** Material shown **
BEGIN

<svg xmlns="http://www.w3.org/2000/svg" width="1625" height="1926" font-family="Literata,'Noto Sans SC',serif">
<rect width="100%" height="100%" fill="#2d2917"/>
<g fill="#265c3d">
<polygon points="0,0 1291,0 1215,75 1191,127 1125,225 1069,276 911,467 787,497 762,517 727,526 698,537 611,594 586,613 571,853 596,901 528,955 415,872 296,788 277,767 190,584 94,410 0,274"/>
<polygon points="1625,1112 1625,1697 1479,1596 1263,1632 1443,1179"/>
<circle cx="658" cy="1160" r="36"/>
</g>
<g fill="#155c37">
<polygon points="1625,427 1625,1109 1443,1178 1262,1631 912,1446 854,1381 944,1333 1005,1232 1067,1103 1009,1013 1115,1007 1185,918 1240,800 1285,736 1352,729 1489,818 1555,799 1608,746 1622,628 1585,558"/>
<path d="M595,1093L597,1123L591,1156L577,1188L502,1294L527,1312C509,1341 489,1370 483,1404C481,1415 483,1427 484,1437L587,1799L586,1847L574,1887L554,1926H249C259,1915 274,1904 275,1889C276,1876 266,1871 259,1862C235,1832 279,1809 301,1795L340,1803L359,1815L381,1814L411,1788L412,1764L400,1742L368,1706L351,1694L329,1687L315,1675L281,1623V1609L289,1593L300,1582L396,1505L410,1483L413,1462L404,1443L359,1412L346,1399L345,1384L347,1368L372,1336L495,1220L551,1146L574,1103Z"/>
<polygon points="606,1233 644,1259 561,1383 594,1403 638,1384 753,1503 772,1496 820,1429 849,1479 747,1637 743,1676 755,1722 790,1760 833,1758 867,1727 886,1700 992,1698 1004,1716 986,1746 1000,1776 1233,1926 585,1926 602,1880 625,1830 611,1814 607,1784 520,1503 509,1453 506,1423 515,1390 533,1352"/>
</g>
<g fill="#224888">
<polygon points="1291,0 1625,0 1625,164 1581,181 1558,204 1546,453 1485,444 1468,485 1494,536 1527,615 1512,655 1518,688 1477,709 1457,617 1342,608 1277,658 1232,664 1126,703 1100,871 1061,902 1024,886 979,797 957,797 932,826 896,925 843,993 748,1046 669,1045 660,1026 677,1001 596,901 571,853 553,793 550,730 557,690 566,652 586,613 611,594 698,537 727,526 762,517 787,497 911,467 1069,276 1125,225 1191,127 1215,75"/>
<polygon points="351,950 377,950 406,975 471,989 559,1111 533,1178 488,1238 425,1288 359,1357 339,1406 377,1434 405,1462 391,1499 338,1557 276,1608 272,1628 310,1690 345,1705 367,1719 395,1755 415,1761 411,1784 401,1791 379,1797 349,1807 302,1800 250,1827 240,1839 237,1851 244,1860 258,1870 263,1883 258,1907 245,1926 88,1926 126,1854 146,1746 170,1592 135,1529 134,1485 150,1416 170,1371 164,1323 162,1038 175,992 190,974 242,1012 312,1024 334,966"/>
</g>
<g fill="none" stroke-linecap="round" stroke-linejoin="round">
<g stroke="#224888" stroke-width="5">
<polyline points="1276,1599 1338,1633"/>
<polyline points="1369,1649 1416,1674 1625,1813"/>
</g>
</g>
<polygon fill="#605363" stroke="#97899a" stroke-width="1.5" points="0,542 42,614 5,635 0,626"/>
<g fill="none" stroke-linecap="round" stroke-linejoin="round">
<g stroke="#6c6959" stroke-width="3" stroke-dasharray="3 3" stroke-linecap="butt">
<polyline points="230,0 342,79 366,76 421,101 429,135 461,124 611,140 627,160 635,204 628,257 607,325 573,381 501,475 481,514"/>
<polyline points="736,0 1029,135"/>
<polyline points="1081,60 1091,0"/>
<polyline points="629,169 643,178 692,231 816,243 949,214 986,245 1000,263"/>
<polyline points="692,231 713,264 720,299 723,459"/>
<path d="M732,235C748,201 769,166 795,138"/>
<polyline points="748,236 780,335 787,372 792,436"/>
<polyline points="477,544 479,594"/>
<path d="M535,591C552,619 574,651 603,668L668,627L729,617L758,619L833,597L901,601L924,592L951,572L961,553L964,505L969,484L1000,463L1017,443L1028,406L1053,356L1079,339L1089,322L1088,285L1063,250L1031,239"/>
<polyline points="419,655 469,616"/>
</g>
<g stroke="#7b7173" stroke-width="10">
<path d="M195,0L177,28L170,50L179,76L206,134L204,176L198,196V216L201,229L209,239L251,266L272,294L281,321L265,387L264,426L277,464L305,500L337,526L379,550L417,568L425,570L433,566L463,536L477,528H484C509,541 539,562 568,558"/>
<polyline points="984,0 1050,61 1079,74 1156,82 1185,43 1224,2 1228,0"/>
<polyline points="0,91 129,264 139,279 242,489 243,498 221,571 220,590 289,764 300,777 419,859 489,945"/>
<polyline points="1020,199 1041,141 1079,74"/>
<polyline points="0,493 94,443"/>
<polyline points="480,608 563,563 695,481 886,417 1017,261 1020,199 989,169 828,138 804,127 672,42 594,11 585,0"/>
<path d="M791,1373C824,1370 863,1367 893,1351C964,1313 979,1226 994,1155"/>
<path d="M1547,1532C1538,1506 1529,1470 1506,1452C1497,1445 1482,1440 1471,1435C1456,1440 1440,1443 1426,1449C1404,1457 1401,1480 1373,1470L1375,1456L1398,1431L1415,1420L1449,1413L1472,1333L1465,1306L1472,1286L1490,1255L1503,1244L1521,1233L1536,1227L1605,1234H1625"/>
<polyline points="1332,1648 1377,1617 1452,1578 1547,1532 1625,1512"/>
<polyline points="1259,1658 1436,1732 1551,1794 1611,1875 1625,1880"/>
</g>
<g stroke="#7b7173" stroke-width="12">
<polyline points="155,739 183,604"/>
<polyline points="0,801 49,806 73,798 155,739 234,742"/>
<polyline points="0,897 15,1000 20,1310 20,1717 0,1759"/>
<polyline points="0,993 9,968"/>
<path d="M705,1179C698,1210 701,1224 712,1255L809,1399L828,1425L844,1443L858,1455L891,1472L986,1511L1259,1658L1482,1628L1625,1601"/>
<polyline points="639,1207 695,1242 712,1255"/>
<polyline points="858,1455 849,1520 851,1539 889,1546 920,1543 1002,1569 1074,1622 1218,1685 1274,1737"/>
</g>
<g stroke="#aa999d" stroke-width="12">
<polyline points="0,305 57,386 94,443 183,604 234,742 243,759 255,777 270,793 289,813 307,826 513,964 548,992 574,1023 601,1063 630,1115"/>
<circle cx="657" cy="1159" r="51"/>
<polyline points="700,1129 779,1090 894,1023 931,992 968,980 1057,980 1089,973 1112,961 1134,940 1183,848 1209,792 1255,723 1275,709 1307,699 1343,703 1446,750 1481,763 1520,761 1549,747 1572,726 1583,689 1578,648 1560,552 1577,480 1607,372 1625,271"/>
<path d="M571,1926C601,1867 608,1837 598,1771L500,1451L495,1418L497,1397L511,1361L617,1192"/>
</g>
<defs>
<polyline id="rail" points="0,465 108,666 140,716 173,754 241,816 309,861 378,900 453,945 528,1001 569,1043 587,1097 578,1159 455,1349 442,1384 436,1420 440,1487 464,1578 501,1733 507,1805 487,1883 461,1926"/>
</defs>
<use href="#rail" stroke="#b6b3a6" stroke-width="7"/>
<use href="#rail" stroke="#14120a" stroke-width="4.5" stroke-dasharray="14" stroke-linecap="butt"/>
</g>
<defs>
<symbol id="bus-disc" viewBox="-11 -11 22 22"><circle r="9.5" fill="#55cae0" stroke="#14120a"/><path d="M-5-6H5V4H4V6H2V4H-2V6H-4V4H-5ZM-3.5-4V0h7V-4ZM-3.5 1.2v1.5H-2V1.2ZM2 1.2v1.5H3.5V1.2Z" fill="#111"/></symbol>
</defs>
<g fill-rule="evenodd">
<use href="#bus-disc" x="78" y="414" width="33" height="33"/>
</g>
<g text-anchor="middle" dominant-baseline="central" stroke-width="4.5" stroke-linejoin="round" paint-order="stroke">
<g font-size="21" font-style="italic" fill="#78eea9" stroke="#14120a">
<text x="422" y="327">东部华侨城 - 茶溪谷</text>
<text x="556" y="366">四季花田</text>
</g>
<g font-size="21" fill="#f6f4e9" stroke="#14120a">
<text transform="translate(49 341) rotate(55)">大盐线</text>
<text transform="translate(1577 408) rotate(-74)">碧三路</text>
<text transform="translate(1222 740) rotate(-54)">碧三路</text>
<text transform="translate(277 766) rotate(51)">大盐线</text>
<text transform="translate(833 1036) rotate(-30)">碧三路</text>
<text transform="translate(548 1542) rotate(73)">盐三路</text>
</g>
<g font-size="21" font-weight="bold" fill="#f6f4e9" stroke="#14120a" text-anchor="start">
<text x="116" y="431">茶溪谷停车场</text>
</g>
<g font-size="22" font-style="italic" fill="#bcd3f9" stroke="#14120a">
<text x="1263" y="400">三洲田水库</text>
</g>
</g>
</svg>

END

** Task item **
Check each line of the listing for "translate". Show those that have it.

** Response to this exercise **
<text transform="translate(49 341) rotate(55)">大盐线</text>
<text transform="translate(1577 408) rotate(-74)">碧三路</text>
<text transform="translate(1222 740) rotate(-54)">碧三路</text>
<text transform="translate(277 766) rotate(51)">大盐线</text>
<text transform="translate(833 1036) rotate(-30)">碧三路</text>
<text transform="translate(548 1542) rotate(73)">盐三路</text>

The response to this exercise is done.